Abstract

In the language of principal agency, it is important to know whether lower courts are faithful agents to their judicial principal (Benesh and Martinek 2002, 126). But it is also important to know whether that faithfulness stems from an institutional commitment to make good law, or some lucky coincidence of aligned preferences. In other words, we need not only consider whether the lower courts comply with the Supreme Court, because, in most cases, that answer is, resoundingly, yes. What scholars continue to puzzle over is why the lower courts comply. Do they do it out of self-interest; e.g., out of reversal avoidance (born either of ego or of commitment to ideological outcomes)? Or do they do it because they genuinely wish to get it right with respect to the law; e.g., in attempts to make decisions as the Supreme Court would have them do because of an acute awareness that they staff such inferior courts as the Congress may from time to time ordain and establish (U.S. Constitution, Article III, Section 1). We advance an innovative test of the degree to which the U.S. Supreme Court influences decision making in the U.S. Courts of Appeals, and how it does so, that expressly considers the role played by law in judicial decision-making.

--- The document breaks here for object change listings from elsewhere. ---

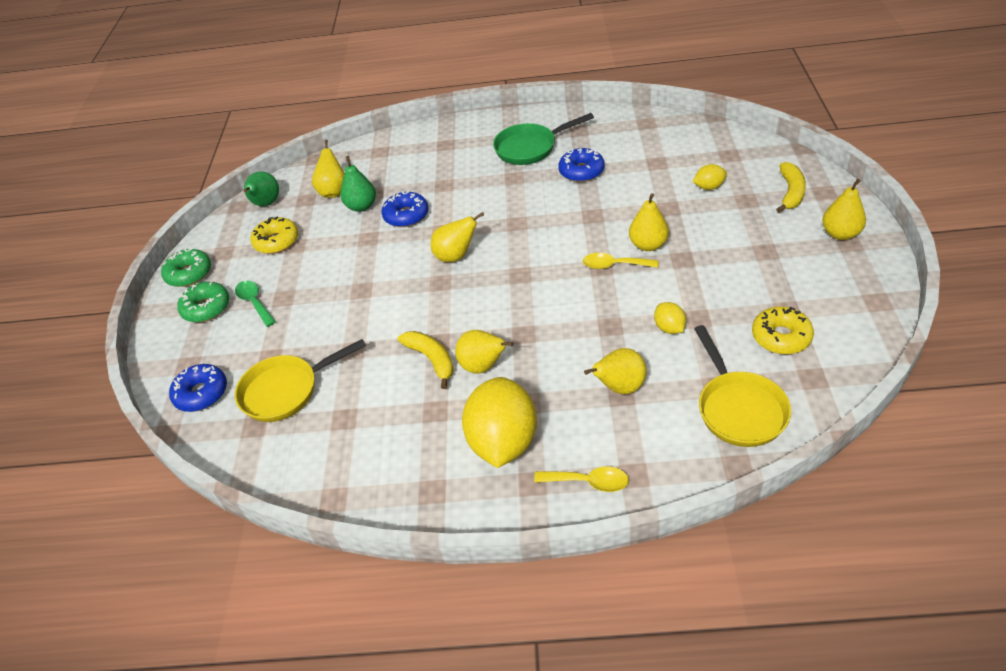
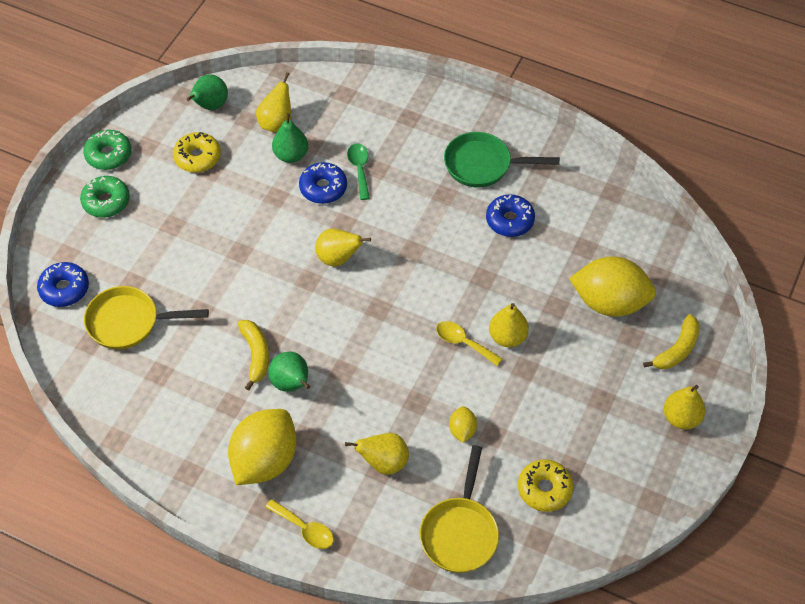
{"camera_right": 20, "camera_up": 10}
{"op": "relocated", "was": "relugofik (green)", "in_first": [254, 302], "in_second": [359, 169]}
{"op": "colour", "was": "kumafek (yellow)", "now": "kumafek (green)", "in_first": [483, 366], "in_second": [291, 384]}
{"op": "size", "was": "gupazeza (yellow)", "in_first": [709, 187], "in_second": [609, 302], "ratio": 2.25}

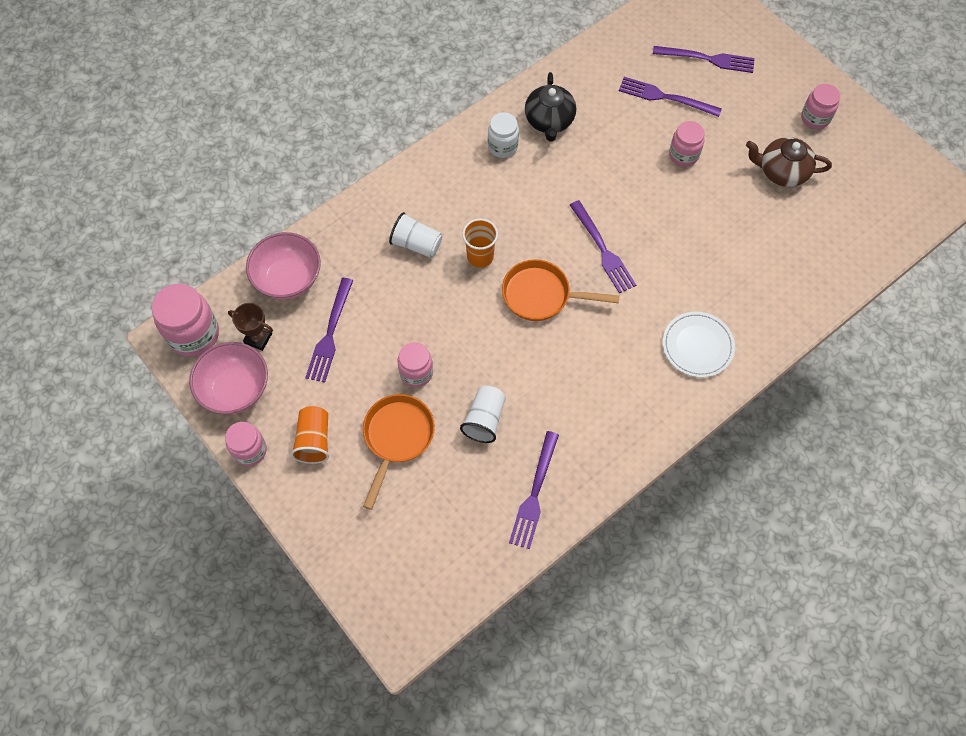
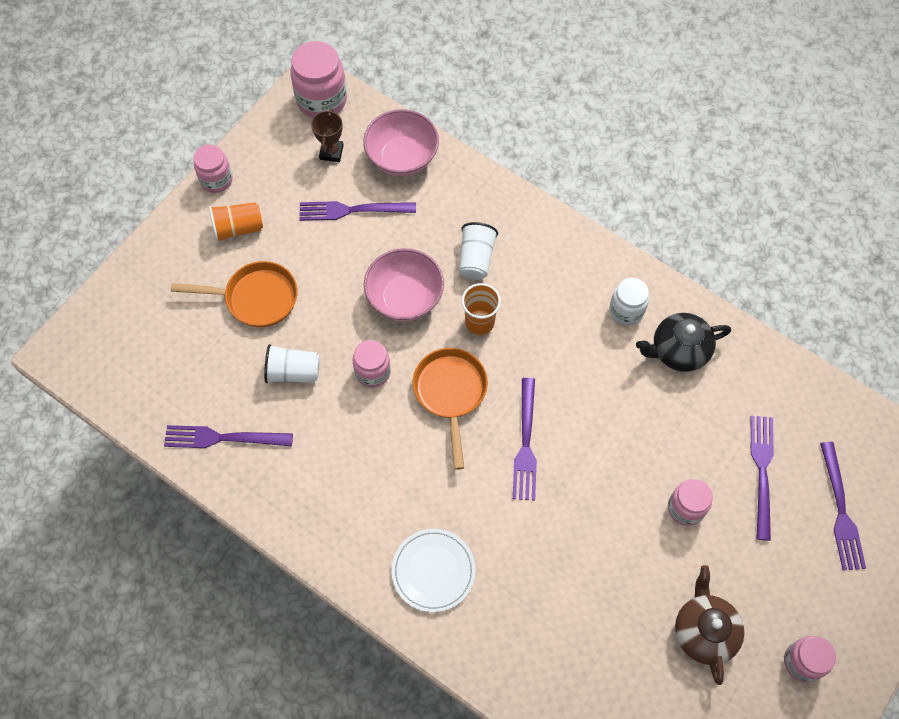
{"camera_right": 75, "camera_up": 0}
{"op": "relocated", "was": "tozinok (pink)", "in_first": [235, 389], "in_second": [405, 298]}
{"op": "relocated", "was": "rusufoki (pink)", "in_first": [416, 373], "in_second": [372, 372]}
{"op": "spun", "was": "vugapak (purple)", "in_first": [603, 250], "in_second": [526, 445], "clockwise": -45}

Considering the U.S. Supreme Court's Establishment Clause jurisprudence, we seek to determine whether the jurisprudential regime adopted by the Court, as denoted by the decision in Lemon v. Kurtzman (403 U.S. 602, 1971), structures decision making in the circuit courts, thereby adapting Kritzer and Richards' concept of jurisprudential regimes for use in measuring and explaining compliance (Kritzer and Richards 2003, 2005; Richards and Kritzer 2002).